Edited from Wikipedia: The normalcy bias refers to a mental state people enter when facing a disaster. It causes people to underestimate both the possibility of a disaster occurring and its possible effects. This often results in situations where people fail to adequately prepare for a disaster. The assumption that is made in the case of the normalcy bias is that since a disaster never has occurred that it never will occur. It also results in the inability of people to cope with a disaster once it occurs. People with a normalcy bias have difficulties reacting to something they have not experienced before. People also tend to interpret warnings in the most optimistic way possible, seizing on any ambiguities to infer a less serious situation.

When it comes to coming to grips with the country's finances, many show clear signs they are afflicted with normalcy bias.  Congress spends money we don't have because... well, they've always done that.  Some of our fellow citizens in Wisconsin don't do the job they were contracted to do because they won't deal with the first sacrifice asked of them.  Let's face it-- "shared sacrifice" in Wisconsin ended faster than the news coverage of Ron Paul's win in the CPAC straw poll.  My town is considering purchasing a private golf course that went belly up for lack of customers thus adding to the riskiness of town finances.  Add your own examples-- it shouldn't be difficult.

Last evening I attended an excellent seminar titled "The Monetary Breakdown of the West".  The presenter was a very capable young man recently out of college with a degree in economics.  About 100 attended-- mostly of the elderly persuasion like myself.  I suppose Generation X is too busy working and raising a family and Generation Y is too busy looking for someone to start a family with. My other theory is that baby boomers and especially the few remaining of the "greatest generation" can draw upon more life experience to judge what is possible.  What is normal.  Anyway, the history of the US dollar, the difference between fiat money and commodity money, the role of the Federal Reserve, how money gets created, the national debt, inflation, and reserve currencies were all up for discussion.  Very informative and troubling-- that was my take.

Here's what I believe is going to happen.  The United States is going to be using a different money. This new money may or may not be called dollars.  If the new money is called dollars, no matter, the words printed on the paper bill will be different.  The change to the new money would be of little import except the change will be accompanied by a sizable drop in living standards.  No one knows when the change will happen-- sooner rather than later is my guess.  For one thing, the scale of our debt precludes any remediation.  And no fiat currency such as the current dollar has lasted more than 40 years so time is about up.  Inevitably, big changes are on the way.  Not the end of the world obviously, but something to prepare for as you deem best.  Maybe start by curing that pesky normalcy bias.
++++++++++++++++++++
#### Stated problem:
Resume the piece above on normalcy bias and the future of the dollar, going on from its last sentence.

#### Dataset:
++++++++++++++++++++
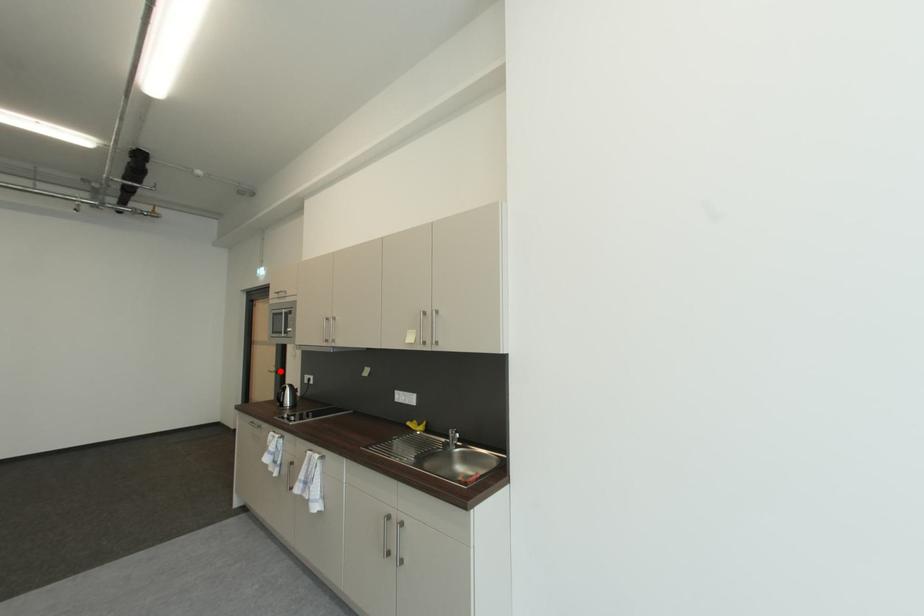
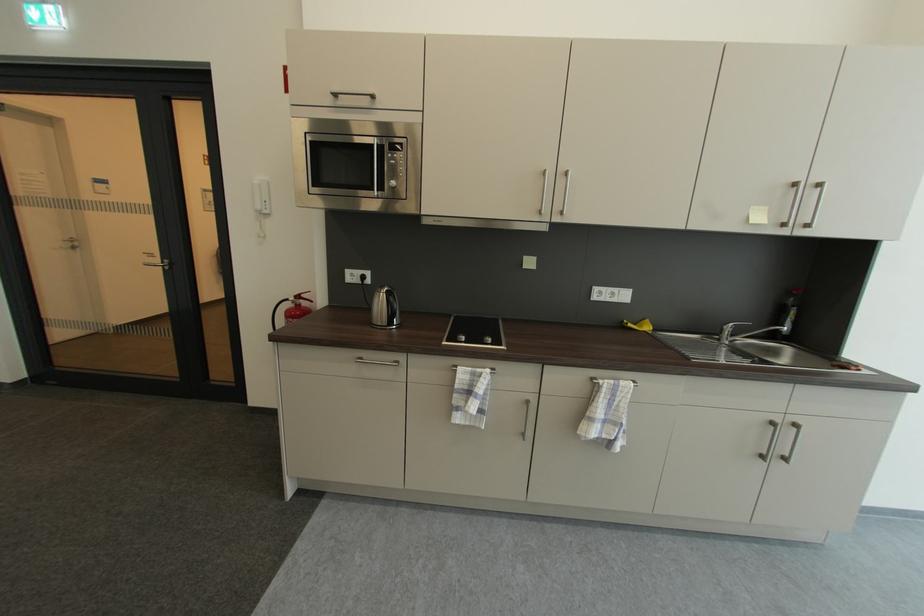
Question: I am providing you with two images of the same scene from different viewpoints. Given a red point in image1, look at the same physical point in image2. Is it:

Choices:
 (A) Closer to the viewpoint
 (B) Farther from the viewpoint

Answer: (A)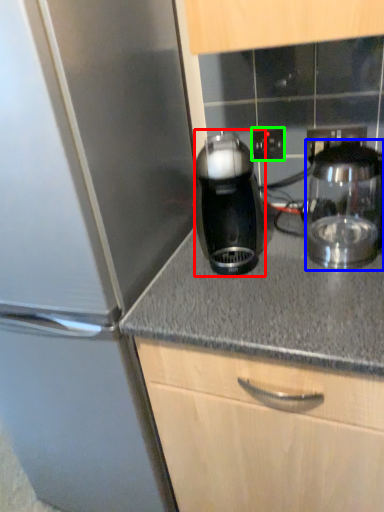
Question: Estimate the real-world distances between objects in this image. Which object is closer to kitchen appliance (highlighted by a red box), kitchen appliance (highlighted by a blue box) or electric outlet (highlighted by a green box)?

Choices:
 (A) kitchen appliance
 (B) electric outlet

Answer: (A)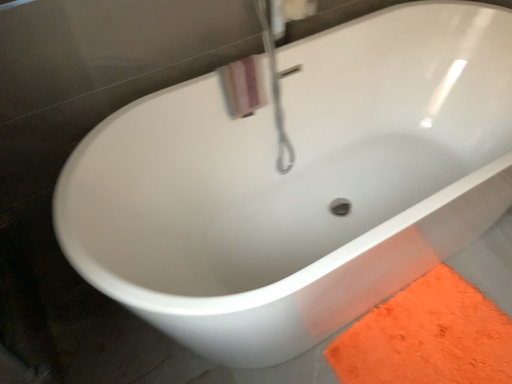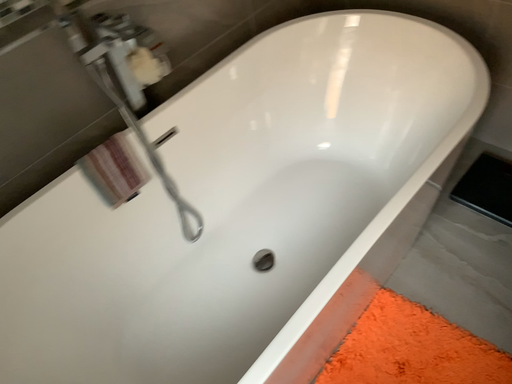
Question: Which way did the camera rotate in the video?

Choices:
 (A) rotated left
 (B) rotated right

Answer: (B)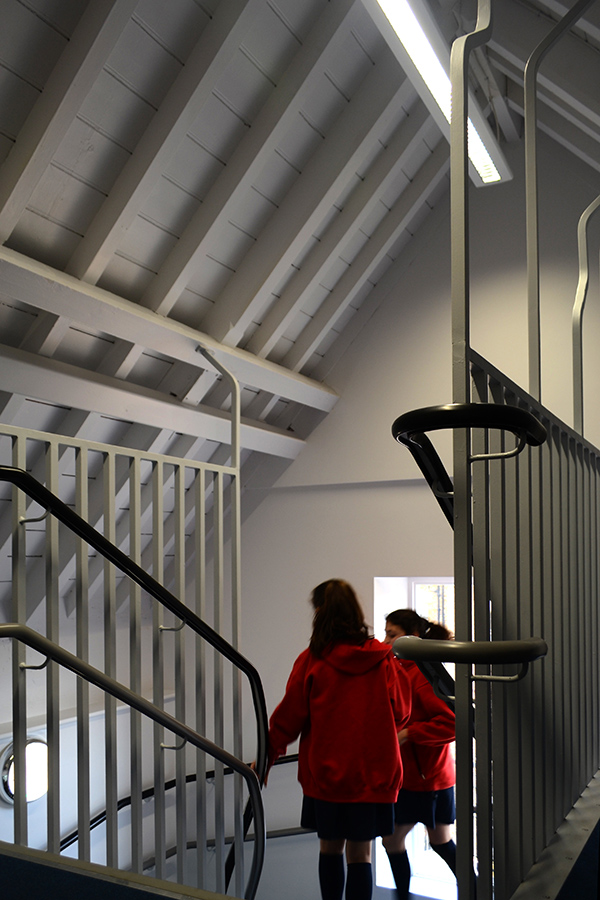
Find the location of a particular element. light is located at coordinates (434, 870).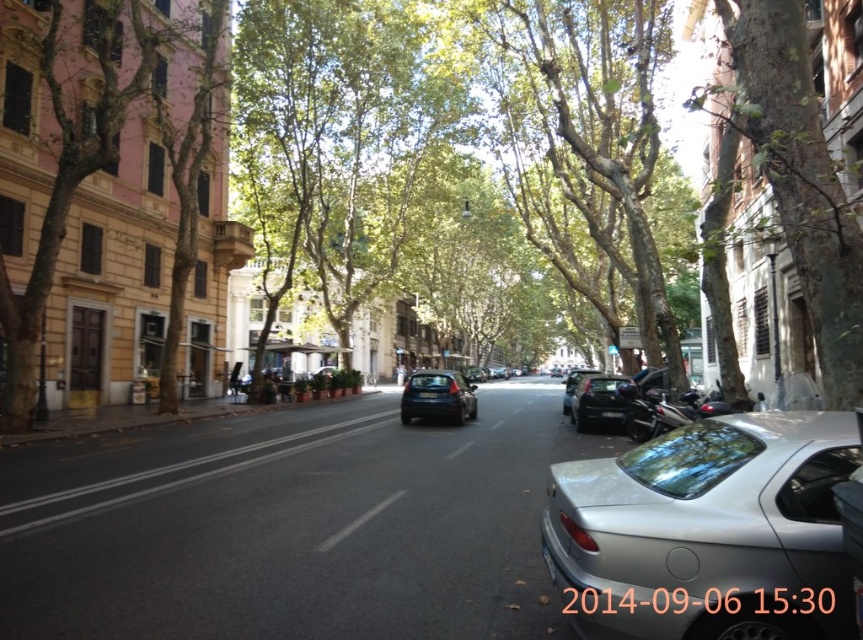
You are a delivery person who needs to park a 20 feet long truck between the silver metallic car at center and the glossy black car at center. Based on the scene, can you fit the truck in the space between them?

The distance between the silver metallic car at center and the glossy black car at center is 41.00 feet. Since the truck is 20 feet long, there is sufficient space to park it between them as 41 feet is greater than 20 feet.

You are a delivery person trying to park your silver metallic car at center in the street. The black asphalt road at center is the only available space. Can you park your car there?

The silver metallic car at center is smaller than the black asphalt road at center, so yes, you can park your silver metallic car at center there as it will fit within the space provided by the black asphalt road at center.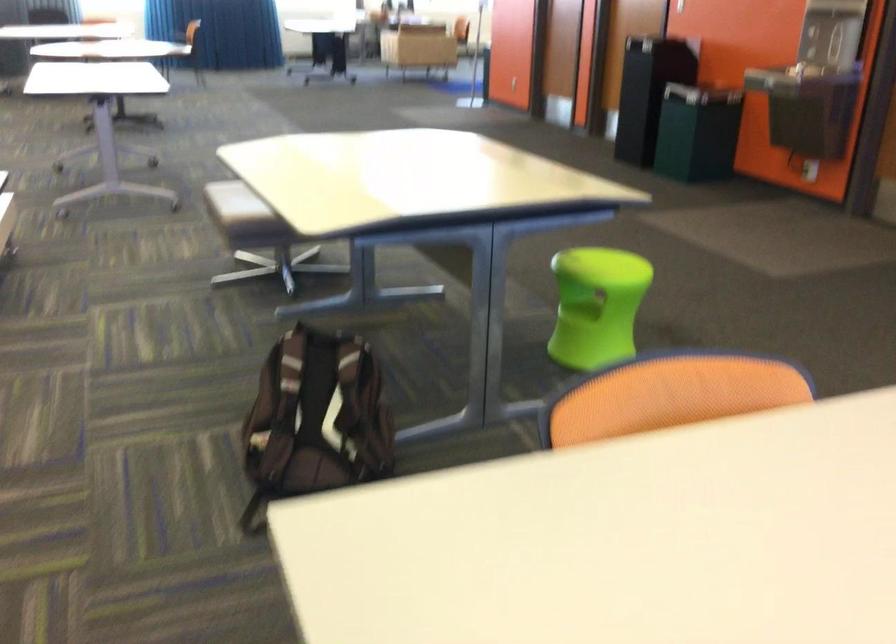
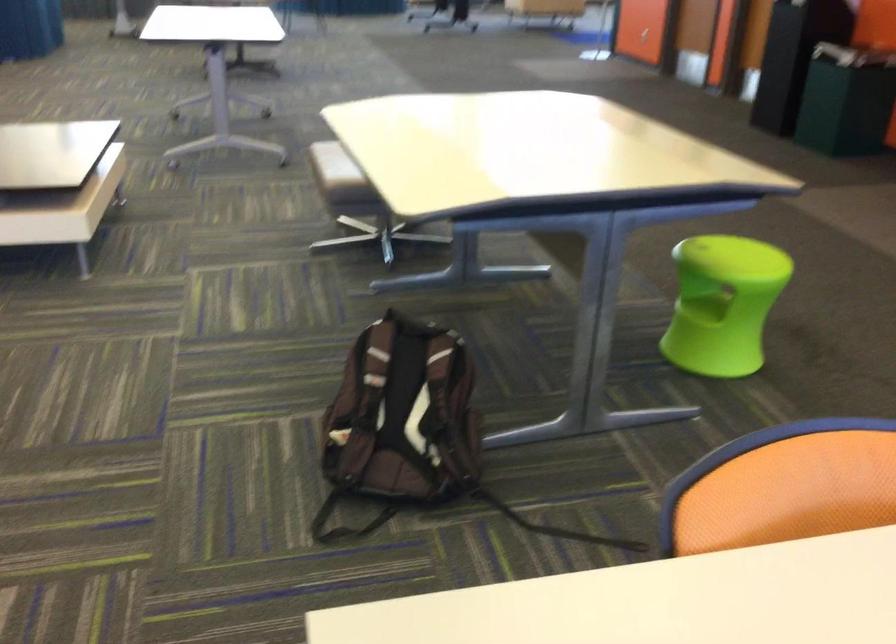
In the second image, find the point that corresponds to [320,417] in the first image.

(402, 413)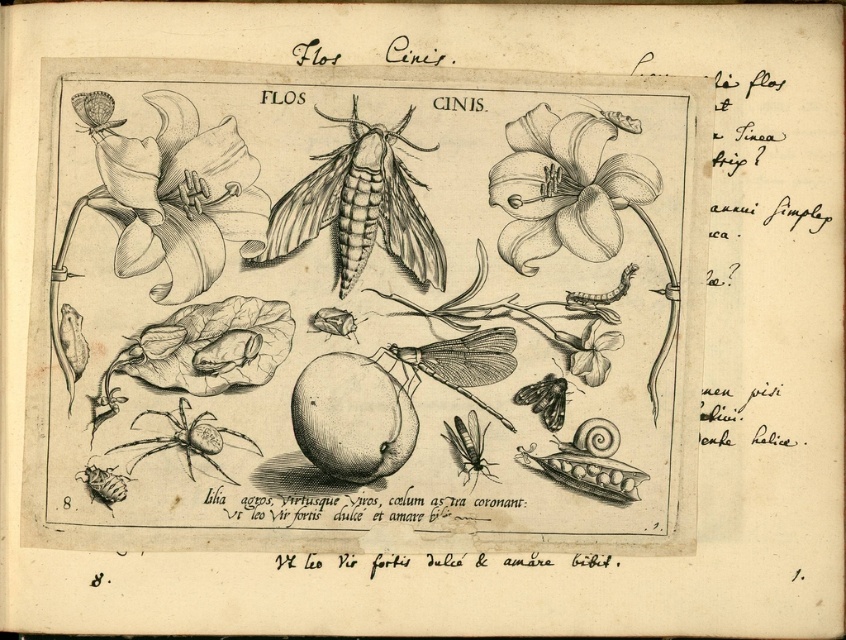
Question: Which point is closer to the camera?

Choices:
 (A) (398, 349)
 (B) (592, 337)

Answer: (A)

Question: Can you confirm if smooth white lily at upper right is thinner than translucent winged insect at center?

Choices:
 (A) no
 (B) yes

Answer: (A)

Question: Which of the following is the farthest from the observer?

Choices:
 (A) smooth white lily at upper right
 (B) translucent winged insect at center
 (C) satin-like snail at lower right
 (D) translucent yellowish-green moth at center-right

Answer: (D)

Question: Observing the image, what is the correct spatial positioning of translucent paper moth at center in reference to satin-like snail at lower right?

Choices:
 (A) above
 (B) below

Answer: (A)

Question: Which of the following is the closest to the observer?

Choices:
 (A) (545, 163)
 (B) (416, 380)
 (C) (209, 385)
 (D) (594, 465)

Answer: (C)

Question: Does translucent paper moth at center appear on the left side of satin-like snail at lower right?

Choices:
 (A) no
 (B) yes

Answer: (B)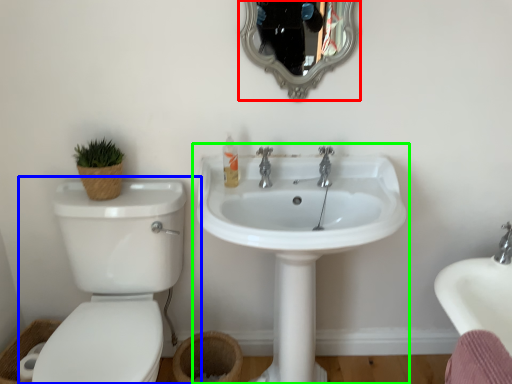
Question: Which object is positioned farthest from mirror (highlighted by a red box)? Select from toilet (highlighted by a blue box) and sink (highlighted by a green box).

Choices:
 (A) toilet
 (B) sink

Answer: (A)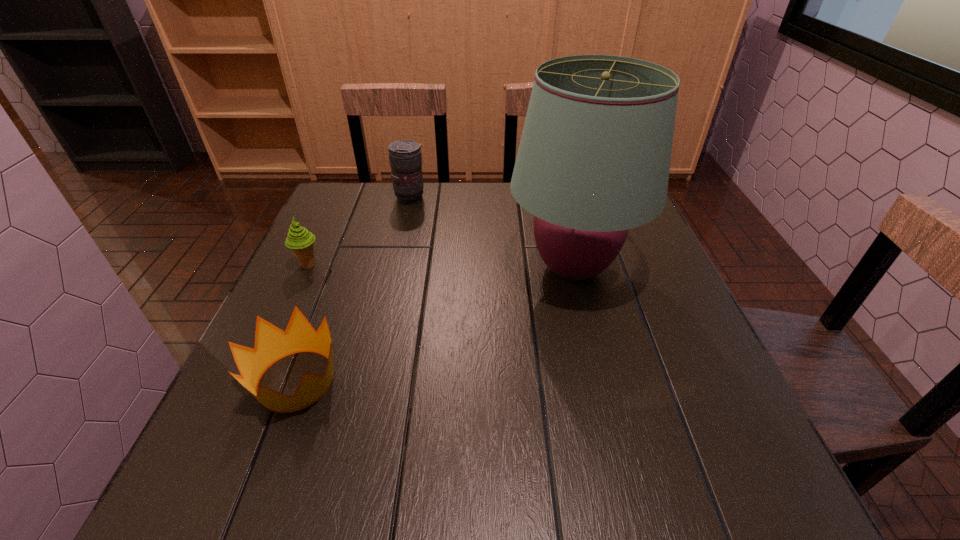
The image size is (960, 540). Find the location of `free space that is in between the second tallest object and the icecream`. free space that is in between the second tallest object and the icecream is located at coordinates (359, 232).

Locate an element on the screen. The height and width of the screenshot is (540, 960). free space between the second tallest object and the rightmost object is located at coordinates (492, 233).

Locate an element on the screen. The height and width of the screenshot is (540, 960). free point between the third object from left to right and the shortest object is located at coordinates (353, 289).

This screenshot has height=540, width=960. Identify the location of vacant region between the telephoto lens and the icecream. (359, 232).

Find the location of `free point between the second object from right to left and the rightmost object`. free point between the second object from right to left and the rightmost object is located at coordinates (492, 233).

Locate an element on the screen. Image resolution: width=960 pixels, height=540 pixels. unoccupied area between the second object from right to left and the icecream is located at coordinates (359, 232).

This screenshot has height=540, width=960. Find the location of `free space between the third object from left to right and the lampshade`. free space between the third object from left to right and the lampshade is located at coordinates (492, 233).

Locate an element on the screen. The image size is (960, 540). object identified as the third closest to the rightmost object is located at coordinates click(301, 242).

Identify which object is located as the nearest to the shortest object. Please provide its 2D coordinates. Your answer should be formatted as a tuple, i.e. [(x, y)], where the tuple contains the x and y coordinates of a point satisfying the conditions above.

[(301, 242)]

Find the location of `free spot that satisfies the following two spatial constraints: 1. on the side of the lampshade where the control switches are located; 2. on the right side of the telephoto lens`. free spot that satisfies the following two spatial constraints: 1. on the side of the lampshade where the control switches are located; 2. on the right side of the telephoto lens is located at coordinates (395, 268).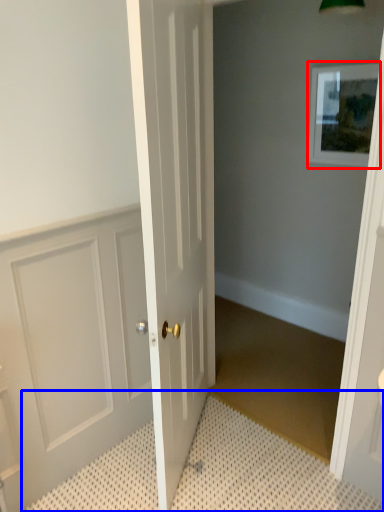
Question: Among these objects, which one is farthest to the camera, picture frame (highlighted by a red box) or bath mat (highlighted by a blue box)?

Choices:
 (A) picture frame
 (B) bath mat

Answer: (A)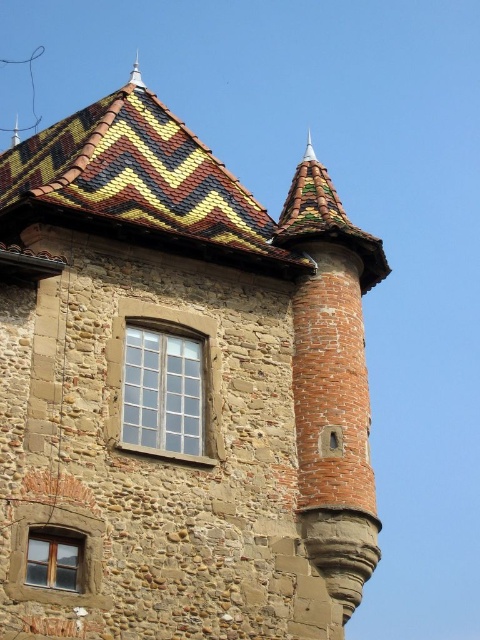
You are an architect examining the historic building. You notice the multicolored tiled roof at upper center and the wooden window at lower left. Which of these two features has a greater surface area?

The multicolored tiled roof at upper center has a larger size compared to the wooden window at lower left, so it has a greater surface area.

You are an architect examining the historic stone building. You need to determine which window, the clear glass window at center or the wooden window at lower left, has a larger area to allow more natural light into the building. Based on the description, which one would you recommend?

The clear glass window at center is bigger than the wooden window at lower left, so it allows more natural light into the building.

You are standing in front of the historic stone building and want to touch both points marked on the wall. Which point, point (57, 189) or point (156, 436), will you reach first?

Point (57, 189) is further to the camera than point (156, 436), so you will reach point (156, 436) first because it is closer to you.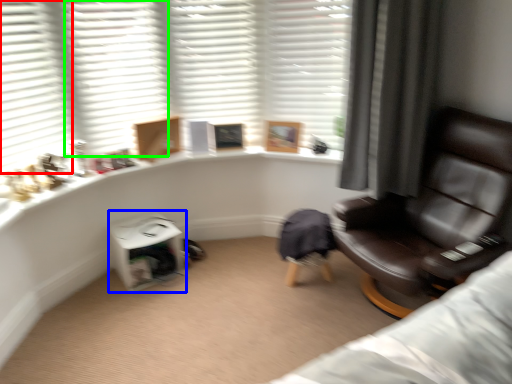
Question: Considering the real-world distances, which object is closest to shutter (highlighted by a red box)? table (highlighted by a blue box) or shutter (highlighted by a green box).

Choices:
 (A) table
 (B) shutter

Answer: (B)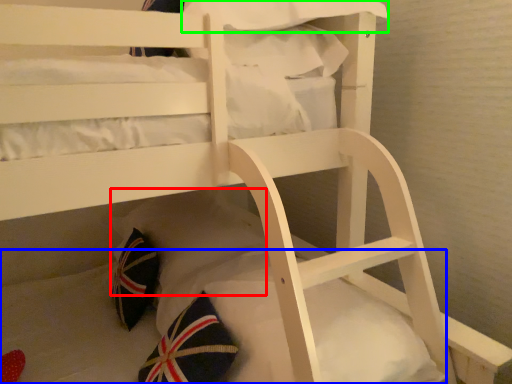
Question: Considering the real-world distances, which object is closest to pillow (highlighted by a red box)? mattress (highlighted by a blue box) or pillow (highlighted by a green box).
++++++++++++++++++++
#### Answer:
  

Thursday, February 17, 2011

Money Talk

Have to be quick with this entry-- I'm off to a talk about fiat money at the Saratoga VFW.  Ponder that for a while-- people are really beginning to catch on.  So is it any surprise SIVR was up 3.64% today?  We're lucky (?) to have a grandstand seat to events that will change everything.  Buckle up, it's going to be a heck of a ride.

I sold USAGX yesterday and will now consolidate around GDX.  A few days ago I said USAGX was to be the gold miners centerpiece and not GDX, but I've soured on mutual funds.  Typically these days, trading a mutual fund can be a no fee transaction, but you get hit with a hefty charge if you sell before X number of days.  We've had USAGX in this particular account since Oct 2007 and it's been profitable.  The details are tough (at least for me) to determine what with dividends, additional purchases, etc.

Noticing that our precious metal holdings were below the top line of prescribed allocation we picked up additional shares of the Central Fund of Canada Limited (CEF) at $20.37.

A back of the envelope calculation (if I added right) shows Fiat Fantasy is now about 35% equities.  Probably more depending on how you view REITs and MLPs.  Some of the equities are in the Hard Asset and Yield Producer classifications.  Well and good, but in the end, they are still equities.  The point is that's more than enough equity exposure for me.  At least until we get past the budget vote, the debt ceiling vote, the end of Quantitative Easing II in June, or a knock your socks off crash.  Unless it's a Whim, new equity purchases are off limits.              

Wednesday, February 16, 2011

"I Suggest You Panic"

The title quote was voiced by Hugh Hendry, an entertaining investment gurus and certainly one of my favorites.  Faced with my growing uneasiness about the equity markets in particular,  I have begun a "controlled panic", an oxymoron if ever there was one.  Here's some charts that helped set off the alarm bells:

The price-earnings ratio of the S&P 500 is at historically high levels.












The dividend payout of the S&P 500 is at historically low levels.













Thanks to multpl.com  for the above charts.  The lack of volume supporting the non-stop advance since June 2010 is evident in this chart of monthly SPY prices.














Bond prices are falling putting the housing rebound in jeopardy.  Putting bank balance sheets in jeopardy as well.  Investors will eventually chose bonds over equities if this trend continues.  Can the Federal Reserve make everything OK with quantitative easing?  I'm a Nay vote.  Here's the weekly chart of TLT, the 20 year treasury bond ETF.

  



 










The economic and political space feels like a dangerous minefield just waiting for someone to make the wrong move.  I'm not sufficiently expert to cover this territory, but websites like Zerohedge, Market Ticker, and Chris Martenson give you facts and analyses not often heard from popular pundits and not so popular politicians.  What I can say is that as the reality of our financial plight affects an increasing number of Americans, the bloom will come off the rose.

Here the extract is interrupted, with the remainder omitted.